Most feature behavior belongs in primitive tests. Add an Operations test when your application substitutes or wraps an exported `*HttpOperations` service. Add an `HttpApi` test for transport behavior: schema decoding, middleware, response mapping, and the complete `Set-Cookie` value. Reserve browser tests for behavior that only exists around `fetch`, WebAuthn conversion, redirects, or shared client state.

## Deterministic services [#deterministic-services]

`@effect-auth/core/Testing` publicly exports `makeTestCrypto`, `CryptoTestLive`, `makeTestPasswordHasher`, `PasswordHasherTestLive`, and `CoreTestingLive`. The merged layer also supplies no-op audit logging and `WaitUntil`, plus test privacy services. These implementations are predictable, not secure; never provide them in production.

```ts
import { expect, it } from "@effect/vitest";
import { Crypto } from "@effect-auth/core/Crypto";
import { CryptoTestLive } from "@effect-auth/core/Testing";
import { Effect } from "effect";

it.effect("issues reproducible tokens", () =>
  Effect.gen(function* () {
    const crypto = yield* Crypto;
    expect(yield* crypto.randomToken(16)).toBe("test-token-16-1");
    expect(yield* crypto.randomToken(16)).toBe("test-token-16-2");
  }).pipe(Effect.provide(CryptoTestLive))
);
```

Use a fresh `makeTestCrypto()` when a test needs an isolated counter. Use `CoreTestingLive` when the subject requires several core collaborators, then provide feature stores and policies separately. Control deadlines with Effect's `TestClock`; set an exact epoch and test immediately before, at, and after expiry rather than sleeping.

## HTTP and browser boundaries [#http-and-browser-boundaries]

For an Operations test, construct the public service with `PasswordHttpOperations.of(...)` (or the relevant feature), provide it with `Layer.succeed`, and build the exported API group. This proves a built-in or [Custom API](/guides/custom-auth-api/) binds your service without requiring real credentials or persistence.

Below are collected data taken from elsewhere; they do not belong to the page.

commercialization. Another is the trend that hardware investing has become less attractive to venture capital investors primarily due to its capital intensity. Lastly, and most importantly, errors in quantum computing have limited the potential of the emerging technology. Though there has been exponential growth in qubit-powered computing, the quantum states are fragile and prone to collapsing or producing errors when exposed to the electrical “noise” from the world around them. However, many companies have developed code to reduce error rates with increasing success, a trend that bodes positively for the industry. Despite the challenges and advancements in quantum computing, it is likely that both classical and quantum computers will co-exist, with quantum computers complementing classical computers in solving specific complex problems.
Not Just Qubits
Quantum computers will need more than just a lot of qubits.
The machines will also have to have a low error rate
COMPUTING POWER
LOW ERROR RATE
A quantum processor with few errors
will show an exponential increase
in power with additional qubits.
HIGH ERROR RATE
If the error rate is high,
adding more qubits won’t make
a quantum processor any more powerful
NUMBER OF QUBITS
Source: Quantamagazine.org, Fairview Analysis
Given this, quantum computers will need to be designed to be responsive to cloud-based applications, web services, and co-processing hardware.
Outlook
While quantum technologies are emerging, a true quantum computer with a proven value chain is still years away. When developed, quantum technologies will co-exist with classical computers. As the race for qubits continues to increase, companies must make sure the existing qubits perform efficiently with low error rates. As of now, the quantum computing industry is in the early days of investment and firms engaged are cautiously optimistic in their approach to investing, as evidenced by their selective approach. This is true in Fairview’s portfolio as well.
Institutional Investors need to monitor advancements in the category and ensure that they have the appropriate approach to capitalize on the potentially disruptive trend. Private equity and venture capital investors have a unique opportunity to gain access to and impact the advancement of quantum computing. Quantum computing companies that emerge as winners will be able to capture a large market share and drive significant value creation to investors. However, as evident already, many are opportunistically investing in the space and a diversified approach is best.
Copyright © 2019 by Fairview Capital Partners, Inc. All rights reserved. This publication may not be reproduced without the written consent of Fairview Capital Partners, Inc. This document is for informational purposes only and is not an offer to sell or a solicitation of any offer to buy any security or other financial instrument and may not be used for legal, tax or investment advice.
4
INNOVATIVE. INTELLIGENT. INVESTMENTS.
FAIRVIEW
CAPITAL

At the API layer, assert the wire contract rather than only the decoded success value. Cover malformed payloads and the stable error body described by the [Error Model](/concepts/error-model/). For session, refresh, approval, and trusted-device flows, carry request cookies between calls and assert cookie name, path, `HttpOnly`, `Secure`, `SameSite`, expiry, and clearing behavior. Continuation flows must reject a missing, wrong-device, expired, or already-consumed continuation.

Browser client tests can inject `fetch` through `createAuthClient`. Return real `Response` objects, record each `Request`, and stub `CredentialsContainer.create`/`get` for passkeys. Check base64url conversion and start/finish order, then call `client.dispose()`. Keep one small real-server journey to catch header handling that a fetch stub cannot model.

## Storage and adversarial cases [#storage-and-adversarial-cases]

Run adapter tests against the production engine, not an in-memory imitation. In addition to ordinary CRUD, launch concurrent attempts against verification codes, recovery codes, OAuth grants, refresh rotation, passkey counters, and webhook claims. Assert exactly the contractually allowed number succeed and that losers do not mutate state. Rate-limit tests should verify the first allowed decision, the denied decision, window reset under controlled time, key isolation, and that middleware does not consume budget twice.

The repository has broad internal runners in `packages/core/test/StorageContract.ts`, but **they are not public exports**. Do not import repository test files or `dist` internals. Treat those cases as an executable specification and reproduce the relevant semantics in your adapter suite. See [Custom Database](/storage/custom-database/) for atomicity, exact expiry boundaries, and the full adapter checklist.